A third of respondents selected acidification (known as acid rain which affects forests) and eutrophication (an increase of organic matter in an ecosystem) as a consequence of air pollution.

71% said that large industries were not doing enough to promote good air quality, 67% pointed to fossil fuel-based energy producers, 58% to public authorities, 40% selected farmers and 41% chose households.

The participants in the survey were also asked what personal measures they had undertaken in the past two years to reduce harmful emissions.

32% of respondents had used public transport, a bicycle or walked instead of travelling by car, while 28% had improved the insulation in their homes.

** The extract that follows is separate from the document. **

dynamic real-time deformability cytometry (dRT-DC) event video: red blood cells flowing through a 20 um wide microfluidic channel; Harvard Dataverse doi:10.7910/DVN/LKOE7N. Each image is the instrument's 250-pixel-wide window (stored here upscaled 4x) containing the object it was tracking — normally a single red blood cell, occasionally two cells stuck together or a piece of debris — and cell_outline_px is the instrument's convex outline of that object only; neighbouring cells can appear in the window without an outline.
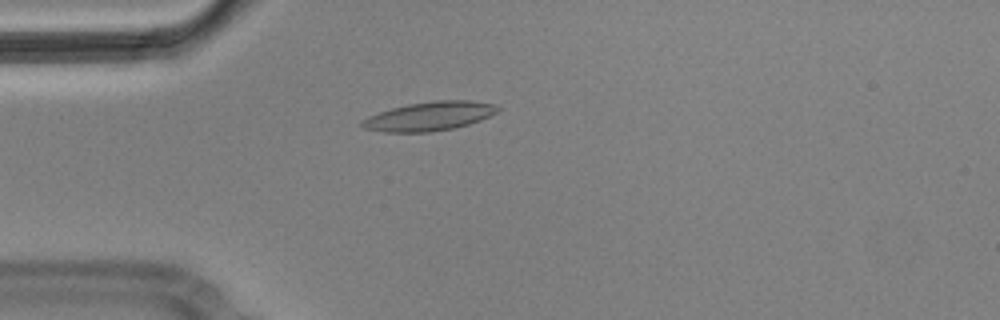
{"species": "Egyptian fruit bat (a non-hibernating species)", "species_latin": "Rousettus aegyptiacus", "temperature_condition": "cold", "stored_images_in_passage": 5, "camera_frame_rate_fps": 3000, "um_per_image_px": 0.085, "animal": {"sex": "male"}, "frame": {"image": 1, "passage_image": 4, "time_ms": 1.0, "image_size_px": [1000, 320], "cell_outline_px": [[500, 108], [496, 112], [480, 120], [468, 124], [452, 128], [432, 132], [384, 132], [364, 128], [360, 124], [368, 116], [392, 108], [408, 104], [436, 100], [468, 100], [496, 104]], "centroid_in_image_um": [36.51, 9.87], "position_along_channel_um": 48.5, "area_um2": 22.66}}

24% of those polled had replaced appliances such as ovens, hot water boilers and dishwashers with newer equipment with a better energy efficiency rating.

15% changed their home heating system to one with lower emissions, 10% bought an electric vehicle as their primary mode of transport and 16% used less fuel or a low-emission fuel in open fires or barbecues.

23% of survey participants said that they had done none of these things.

EU citizens

The total overall poll of 26,509 people across the EU revealed that citizens lack information about air quality problems in their country.

Just 27% of Europeans polled said that they have heard of the existing EU air quality standards.

65% think air pollution should be addressed at the international level, followed by the European and the national level (both 42%), and finally the regional or local level (32%).

A fifth of respondents also believe that actions should be carried out at all levels simultaneously.

Commenting on the findings, EU Commissioner for Environment, Oceans and Fisheries, Virginijus Sinkevicius said:

“People tell us that they want clean air to breathe. People living in cities, asthma sufferers and those living near industrial plants, they are all worried and they are asking us to act.

“The commission will lead the way with an ambitious proposal to strengthen EU air quality standards.”